In a city where politicians are earnestly vying for women’s votes who account for 46 per cent of Mumbai’s population, female participation in electoral politics remains abysmally low.
Of the total 334 candidates who will be fighting in the 36 Assembly seats of Mumbai, only 31 candidates are women, or just 9.3 per cent. Only 21 of the 36 Mumbai constituencies have a woman candidate.
Both the BJP and the Congress have fielded only three candidates. The BJP, which is contesting on 17 seats, has renominated three of its sitting women MLAs with Manisha Chaudhary contesting from Dahisar, Bharti Lavekar from Versova and Vidya Thakur from Goregaon.
The Congress, which is fighting on 29 seats, has fielded only three women candidates. It has fielded sitting MLA Varsha Gaikwad from Dharavi, Manisha Suryawanshi from Ghatkopar East and Dr Ajanta Yadav from Kandivali East.

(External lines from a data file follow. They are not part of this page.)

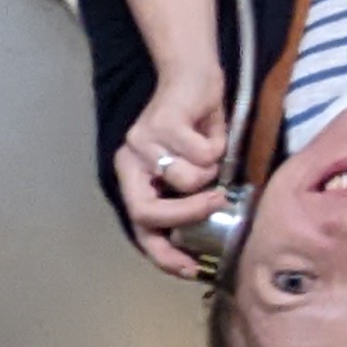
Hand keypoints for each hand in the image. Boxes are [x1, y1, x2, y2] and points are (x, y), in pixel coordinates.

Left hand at [115, 66, 228, 280]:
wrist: (194, 78)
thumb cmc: (194, 129)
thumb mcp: (187, 172)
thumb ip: (186, 203)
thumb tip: (202, 245)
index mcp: (131, 179)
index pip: (140, 228)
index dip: (163, 254)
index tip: (188, 269)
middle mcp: (128, 161)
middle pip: (149, 212)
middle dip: (187, 215)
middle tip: (217, 202)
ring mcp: (142, 142)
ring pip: (186, 181)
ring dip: (210, 170)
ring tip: (208, 151)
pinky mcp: (162, 122)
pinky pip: (202, 154)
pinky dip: (217, 145)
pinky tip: (208, 130)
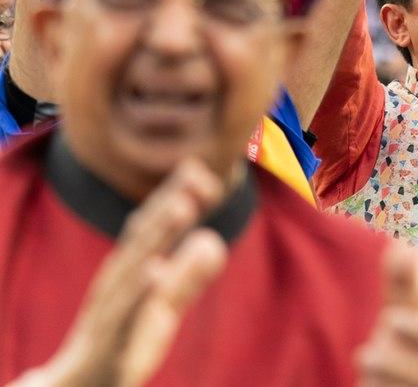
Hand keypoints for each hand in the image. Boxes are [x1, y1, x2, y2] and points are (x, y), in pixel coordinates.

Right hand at [20, 161, 227, 386]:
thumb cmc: (121, 344)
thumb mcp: (161, 308)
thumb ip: (187, 276)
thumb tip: (212, 241)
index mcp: (129, 272)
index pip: (151, 228)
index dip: (173, 197)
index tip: (200, 168)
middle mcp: (117, 283)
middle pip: (144, 237)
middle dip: (168, 203)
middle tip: (196, 175)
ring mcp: (112, 311)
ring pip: (136, 266)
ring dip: (159, 234)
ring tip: (183, 206)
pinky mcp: (112, 343)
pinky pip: (127, 315)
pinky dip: (142, 292)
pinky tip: (157, 271)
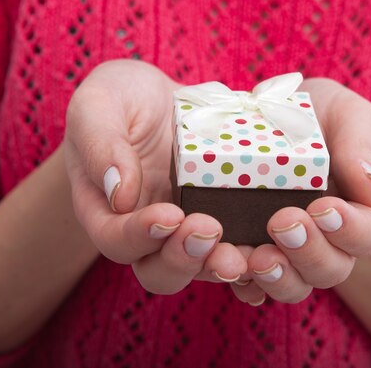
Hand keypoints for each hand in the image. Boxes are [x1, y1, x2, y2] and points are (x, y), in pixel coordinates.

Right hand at [64, 60, 245, 293]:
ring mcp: (186, 227)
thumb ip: (101, 144)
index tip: (168, 214)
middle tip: (208, 230)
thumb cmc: (118, 100)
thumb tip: (121, 195)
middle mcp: (146, 230)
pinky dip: (253, 257)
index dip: (139, 236)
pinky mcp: (221, 217)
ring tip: (244, 254)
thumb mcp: (98, 105)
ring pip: (201, 266)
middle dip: (184, 258)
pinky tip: (273, 251)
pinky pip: (236, 247)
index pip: (116, 240)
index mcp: (107, 209)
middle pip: (159, 270)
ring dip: (221, 265)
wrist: (159, 100)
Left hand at [230, 78, 370, 303]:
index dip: (350, 230)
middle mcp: (329, 240)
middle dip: (308, 253)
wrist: (268, 118)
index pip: (369, 235)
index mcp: (361, 210)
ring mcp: (289, 252)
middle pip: (331, 269)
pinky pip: (251, 285)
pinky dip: (241, 284)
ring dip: (275, 277)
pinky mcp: (253, 253)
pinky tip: (228, 267)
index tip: (323, 208)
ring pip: (292, 286)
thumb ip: (361, 141)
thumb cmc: (319, 117)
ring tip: (254, 256)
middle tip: (282, 223)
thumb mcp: (345, 114)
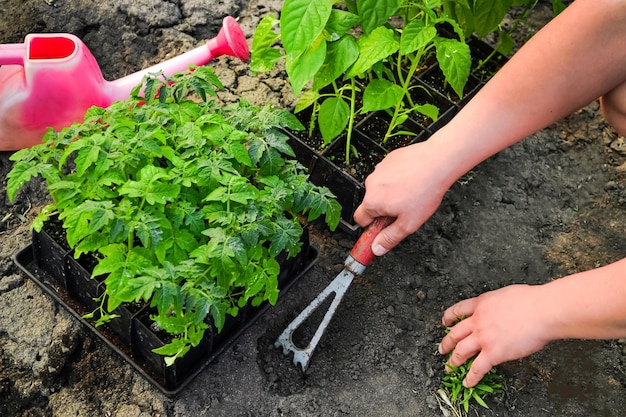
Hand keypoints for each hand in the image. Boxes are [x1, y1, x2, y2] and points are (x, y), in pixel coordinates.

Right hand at [353, 139, 454, 255]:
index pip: (360, 220)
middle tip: (404, 211)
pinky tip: (412, 181)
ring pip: (381, 188)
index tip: (381, 229)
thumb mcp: (409, 224)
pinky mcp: (389, 159)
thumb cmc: (425, 190)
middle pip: (372, 203)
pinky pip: (389, 174)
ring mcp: (380, 169)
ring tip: (412, 193)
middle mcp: (371, 184)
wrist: (438, 162)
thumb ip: (390, 238)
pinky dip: (397, 179)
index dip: (371, 227)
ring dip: (391, 193)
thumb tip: (377, 248)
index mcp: (373, 201)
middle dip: (384, 209)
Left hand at [439, 284, 553, 386]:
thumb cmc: (531, 301)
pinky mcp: (493, 353)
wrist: (541, 311)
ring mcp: (483, 338)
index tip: (445, 323)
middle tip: (442, 348)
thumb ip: (496, 304)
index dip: (448, 318)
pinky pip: (477, 368)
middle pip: (455, 333)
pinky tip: (467, 382)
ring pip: (460, 351)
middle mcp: (477, 321)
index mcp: (481, 304)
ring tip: (449, 367)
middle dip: (446, 342)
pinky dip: (471, 377)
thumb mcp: (505, 294)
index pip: (458, 310)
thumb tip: (499, 308)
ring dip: (453, 361)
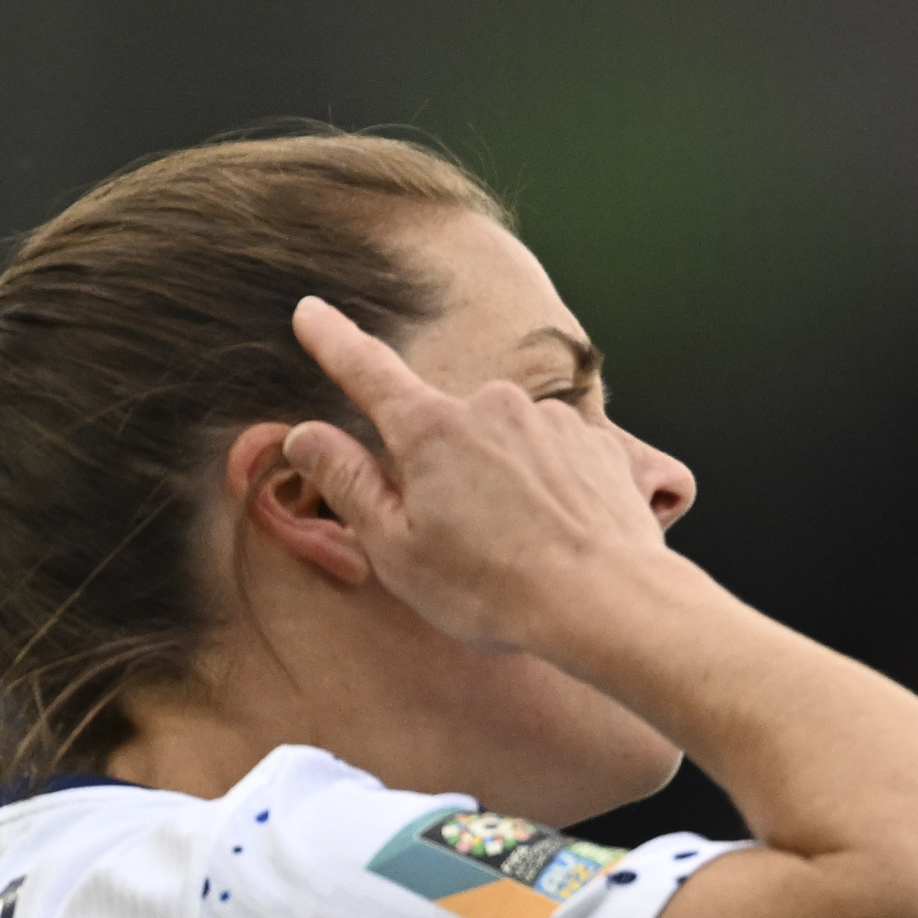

The Shiv Sena, which is contesting on 19 seats, has given ticket to only one woman candidate nominating Yamini Jadhav. The NCP, which is contesting on six seats, has given nomination to Vidya Chavan from Dindoshi. There are 11 independent women candidates in the fray.
The highest number of women candidates in a single constituency is in Dharavi, where three of the 11 candidates are women. They are Varsha Gaikwad of Congress, Anita Gautam of Bahujan Samaj Party and Babita Shinde, an independent.
The share of women elected representatives is low in Mumbai. The number was high in the 80s when the socialist movement was at its peak. In 1985 the city had six women MLAs.
The number has been on a decline since with Mumbai not electing a single woman MLA in 1990. The sweep of the BJP in the 2014 elections, however, saw the number of women legislators from Mumbai rise with four being elected.